Maintenance policy for Ruby on Rails

Since the most recent patch releases there has been some confusion about what versions of Ruby on Rails are currently supported, and when people can expect new versions. Our maintenance policy is as follows.

Support of the Rails framework is divided into four groups: New features, bug fixes, security issues, and severe security issues. They are handled as follows, all versions in x.y.z format:

New Features

New Features are only added to the master branch and will not be made available in point releases.

Bug fixes

Only the latest release series will receive bug fixes. When enough bugs are fixed and its deemed worthy to release a new gem, this is the branch it happens from.

Currently included series: 3.2.z

After the Rails 4 release: 4.0.z

Security issues:

The current release series and the next most recent one will receive patches and new versions in case of a security issue.

These releases are created by taking the last released version, applying the security patches, and releasing. Those patches are then applied to the end of the x-y-stable branch. For example, a theoretical 1.2.3 security release would be built from 1.2.2, and then added to the end of 1-2-stable. This means that security releases are easy to upgrade to if you're running the latest version of Rails.

Currently included series: 3.2.z, 3.1.z

After the Rails 4 release: 4.0.z, 3.2.z

Severe security issues:

For severe security issues we will provide new versions as above, and also the last major release series will receive patches and new versions. The classification of the security issue is judged by the core team.

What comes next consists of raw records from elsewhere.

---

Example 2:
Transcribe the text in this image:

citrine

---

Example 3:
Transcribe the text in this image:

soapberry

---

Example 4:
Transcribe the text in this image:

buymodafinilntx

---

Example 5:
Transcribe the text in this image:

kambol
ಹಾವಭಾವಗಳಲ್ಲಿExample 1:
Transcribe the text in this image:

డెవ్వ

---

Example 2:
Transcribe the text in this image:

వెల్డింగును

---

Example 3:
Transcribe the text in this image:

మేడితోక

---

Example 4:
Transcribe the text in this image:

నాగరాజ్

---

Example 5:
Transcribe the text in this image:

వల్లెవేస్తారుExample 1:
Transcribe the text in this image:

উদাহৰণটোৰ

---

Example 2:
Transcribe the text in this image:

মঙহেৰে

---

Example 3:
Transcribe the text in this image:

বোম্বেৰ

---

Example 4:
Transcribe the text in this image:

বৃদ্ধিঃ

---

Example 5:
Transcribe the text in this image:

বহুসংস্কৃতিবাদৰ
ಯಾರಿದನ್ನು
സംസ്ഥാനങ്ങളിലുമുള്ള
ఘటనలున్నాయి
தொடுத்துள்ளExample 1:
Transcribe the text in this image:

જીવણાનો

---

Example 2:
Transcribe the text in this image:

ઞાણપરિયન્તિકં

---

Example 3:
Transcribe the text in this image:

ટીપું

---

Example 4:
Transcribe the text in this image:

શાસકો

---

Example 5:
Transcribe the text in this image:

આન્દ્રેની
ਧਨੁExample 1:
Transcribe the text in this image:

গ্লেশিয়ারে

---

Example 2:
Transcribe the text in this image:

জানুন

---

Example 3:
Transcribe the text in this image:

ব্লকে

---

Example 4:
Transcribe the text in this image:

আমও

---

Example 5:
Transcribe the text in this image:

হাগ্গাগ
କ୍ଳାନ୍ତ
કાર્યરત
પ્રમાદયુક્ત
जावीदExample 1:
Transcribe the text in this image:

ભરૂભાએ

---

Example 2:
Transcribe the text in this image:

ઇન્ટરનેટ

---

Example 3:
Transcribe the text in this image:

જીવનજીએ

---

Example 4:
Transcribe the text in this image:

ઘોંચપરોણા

Currently included series: 3.2.z, 3.1.z, 2.3.z

After the Rails 4 release: 4.0.z, 3.2.z

Unsupported Release Series

When a release series is no longer supported, it's your own responsibility to deal with bugs and security issues. We may provide back-ports of the fixes and publish them to git, however there will be no new versions released. If you are not comfortable maintaining your own versions, you should upgrade to a supported version.

You should also be aware that Ruby 1.8 will reach End of Life in June 2013, no further Ruby security releases will be provided after that point. If your application is only compatible Ruby 1.8 you should upgrade accordingly.